What is required
Copy out the entire listing, swapping each "octal" for "base 8" and keeping everything else unchanged.

Material for this task
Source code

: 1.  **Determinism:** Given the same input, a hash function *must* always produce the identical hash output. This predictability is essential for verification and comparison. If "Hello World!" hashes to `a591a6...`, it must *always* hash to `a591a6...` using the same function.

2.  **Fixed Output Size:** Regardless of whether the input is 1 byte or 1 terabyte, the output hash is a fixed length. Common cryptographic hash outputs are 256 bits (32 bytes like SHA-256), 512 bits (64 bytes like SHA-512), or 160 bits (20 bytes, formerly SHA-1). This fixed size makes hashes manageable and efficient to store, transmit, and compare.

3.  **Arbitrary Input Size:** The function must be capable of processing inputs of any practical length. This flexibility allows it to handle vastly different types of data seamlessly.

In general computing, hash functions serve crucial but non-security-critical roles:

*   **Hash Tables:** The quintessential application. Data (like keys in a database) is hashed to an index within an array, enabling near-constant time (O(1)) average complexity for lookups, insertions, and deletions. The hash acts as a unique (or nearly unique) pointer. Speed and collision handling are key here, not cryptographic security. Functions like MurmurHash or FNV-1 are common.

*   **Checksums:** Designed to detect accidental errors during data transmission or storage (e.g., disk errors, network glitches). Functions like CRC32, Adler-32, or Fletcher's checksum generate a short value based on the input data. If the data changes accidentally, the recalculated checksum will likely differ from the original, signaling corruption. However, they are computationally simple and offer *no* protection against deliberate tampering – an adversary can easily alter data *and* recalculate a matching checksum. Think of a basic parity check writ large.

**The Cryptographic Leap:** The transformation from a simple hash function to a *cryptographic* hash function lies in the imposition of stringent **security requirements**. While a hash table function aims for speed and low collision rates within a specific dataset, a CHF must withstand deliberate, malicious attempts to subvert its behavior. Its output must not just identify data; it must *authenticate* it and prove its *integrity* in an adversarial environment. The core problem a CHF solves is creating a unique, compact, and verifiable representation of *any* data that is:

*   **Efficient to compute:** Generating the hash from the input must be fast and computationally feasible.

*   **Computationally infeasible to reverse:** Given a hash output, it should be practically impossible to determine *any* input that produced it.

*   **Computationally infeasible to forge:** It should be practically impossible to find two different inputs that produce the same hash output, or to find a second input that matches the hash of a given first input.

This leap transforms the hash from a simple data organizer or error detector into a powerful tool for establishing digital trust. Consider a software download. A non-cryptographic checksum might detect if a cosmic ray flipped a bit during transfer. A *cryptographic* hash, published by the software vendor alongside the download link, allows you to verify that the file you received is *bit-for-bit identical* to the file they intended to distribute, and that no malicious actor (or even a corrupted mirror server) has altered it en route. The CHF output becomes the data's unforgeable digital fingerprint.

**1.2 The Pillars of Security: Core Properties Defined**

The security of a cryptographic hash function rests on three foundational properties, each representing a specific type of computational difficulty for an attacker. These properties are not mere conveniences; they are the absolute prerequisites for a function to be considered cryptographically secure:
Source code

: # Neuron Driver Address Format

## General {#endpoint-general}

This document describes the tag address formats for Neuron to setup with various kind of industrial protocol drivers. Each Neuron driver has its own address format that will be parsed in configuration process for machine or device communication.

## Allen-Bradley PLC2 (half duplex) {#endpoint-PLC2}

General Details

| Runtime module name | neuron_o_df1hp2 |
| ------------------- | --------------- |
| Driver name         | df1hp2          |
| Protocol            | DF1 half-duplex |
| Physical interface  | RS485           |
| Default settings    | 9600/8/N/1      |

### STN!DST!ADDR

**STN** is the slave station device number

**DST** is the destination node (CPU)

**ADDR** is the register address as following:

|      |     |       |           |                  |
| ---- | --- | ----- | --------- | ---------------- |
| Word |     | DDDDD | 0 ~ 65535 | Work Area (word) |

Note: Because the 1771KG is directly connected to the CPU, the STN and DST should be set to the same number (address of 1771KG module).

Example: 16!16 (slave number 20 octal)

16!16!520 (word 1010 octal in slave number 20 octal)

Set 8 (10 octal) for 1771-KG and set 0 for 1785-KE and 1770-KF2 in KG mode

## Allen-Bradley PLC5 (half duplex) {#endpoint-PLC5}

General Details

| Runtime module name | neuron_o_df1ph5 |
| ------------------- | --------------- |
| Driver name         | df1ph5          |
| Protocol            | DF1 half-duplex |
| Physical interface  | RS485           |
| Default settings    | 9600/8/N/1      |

Answer box
Source code

: 1.  **Determinism:** Given the same input, a hash function *must* always produce the identical hash output. This predictability is essential for verification and comparison. If "Hello World!" hashes to `a591a6...`, it must *always* hash to `a591a6...` using the same function.

2.  **Fixed Output Size:** Regardless of whether the input is 1 byte or 1 terabyte, the output hash is a fixed length. Common cryptographic hash outputs are 256 bits (32 bytes like SHA-256), 512 bits (64 bytes like SHA-512), or 160 bits (20 bytes, formerly SHA-1). This fixed size makes hashes manageable and efficient to store, transmit, and compare.

3.  **Arbitrary Input Size:** The function must be capable of processing inputs of any practical length. This flexibility allows it to handle vastly different types of data seamlessly.

In general computing, hash functions serve crucial but non-security-critical roles:

*   **Hash Tables:** The quintessential application. Data (like keys in a database) is hashed to an index within an array, enabling near-constant time (O(1)) average complexity for lookups, insertions, and deletions. The hash acts as a unique (or nearly unique) pointer. Speed and collision handling are key here, not cryptographic security. Functions like MurmurHash or FNV-1 are common.

*   **Checksums:** Designed to detect accidental errors during data transmission or storage (e.g., disk errors, network glitches). Functions like CRC32, Adler-32, or Fletcher's checksum generate a short value based on the input data. If the data changes accidentally, the recalculated checksum will likely differ from the original, signaling corruption. However, they are computationally simple and offer *no* protection against deliberate tampering – an adversary can easily alter data *and* recalculate a matching checksum. Think of a basic parity check writ large.

**The Cryptographic Leap:** The transformation from a simple hash function to a *cryptographic* hash function lies in the imposition of stringent **security requirements**. While a hash table function aims for speed and low collision rates within a specific dataset, a CHF must withstand deliberate, malicious attempts to subvert its behavior. Its output must not just identify data; it must *authenticate* it and prove its *integrity* in an adversarial environment. The core problem a CHF solves is creating a unique, compact, and verifiable representation of *any* data that is:

*   **Efficient to compute:** Generating the hash from the input must be fast and computationally feasible.

*   **Computationally infeasible to reverse:** Given a hash output, it should be practically impossible to determine *any* input that produced it.

*   **Computationally infeasible to forge:** It should be practically impossible to find two different inputs that produce the same hash output, or to find a second input that matches the hash of a given first input.

This leap transforms the hash from a simple data organizer or error detector into a powerful tool for establishing digital trust. Consider a software download. A non-cryptographic checksum might detect if a cosmic ray flipped a bit during transfer. A *cryptographic* hash, published by the software vendor alongside the download link, allows you to verify that the file you received is *bit-for-bit identical* to the file they intended to distribute, and that no malicious actor (or even a corrupted mirror server) has altered it en route. The CHF output becomes the data's unforgeable digital fingerprint.

**1.2 The Pillars of Security: Core Properties Defined**

The security of a cryptographic hash function rests on three foundational properties, each representing a specific type of computational difficulty for an attacker. These properties are not mere conveniences; they are the absolute prerequisites for a function to be considered cryptographically secure:
Source code

: # Neuron Driver Address Format

## General {#endpoint-general}

This document describes the tag address formats for Neuron to setup with various kind of industrial protocol drivers. Each Neuron driver has its own address format that will be parsed in configuration process for machine or device communication.

## Allen-Bradley PLC2 (half duplex) {#endpoint-PLC2}

General Details

| Runtime module name | neuron_o_df1hp2 |
| ------------------- | --------------- |
| Driver name         | df1hp2          |
| Protocol            | DF1 half-duplex |
| Physical interface  | RS485           |
| Default settings    | 9600/8/N/1      |

### STN!DST!ADDR

**STN** is the slave station device number

**DST** is the destination node (CPU)

**ADDR** is the register address as following:

|      |     |       |           |                  |
| ---- | --- | ----- | --------- | ---------------- |
| Word |     | DDDDD | 0 ~ 65535 | Work Area (word) |

Note: Because the 1771KG is directly connected to the CPU, the STN and DST should be set to the same number (address of 1771KG module).

Example: 16!16 (slave number 20 base 8)

16!16!520 (word 1010 base 8 in slave number 20 base 8)

Set 8 (10 base 8) for 1771-KG and set 0 for 1785-KE and 1770-KF2 in KG mode

## Allen-Bradley PLC5 (half duplex) {#endpoint-PLC5}

General Details

| Runtime module name | neuron_o_df1ph5 |
| ------------------- | --------------- |
| Driver name         | df1ph5          |
| Protocol            | DF1 half-duplex |
| Physical interface  | RS485           |
| Default settings    | 9600/8/N/1      |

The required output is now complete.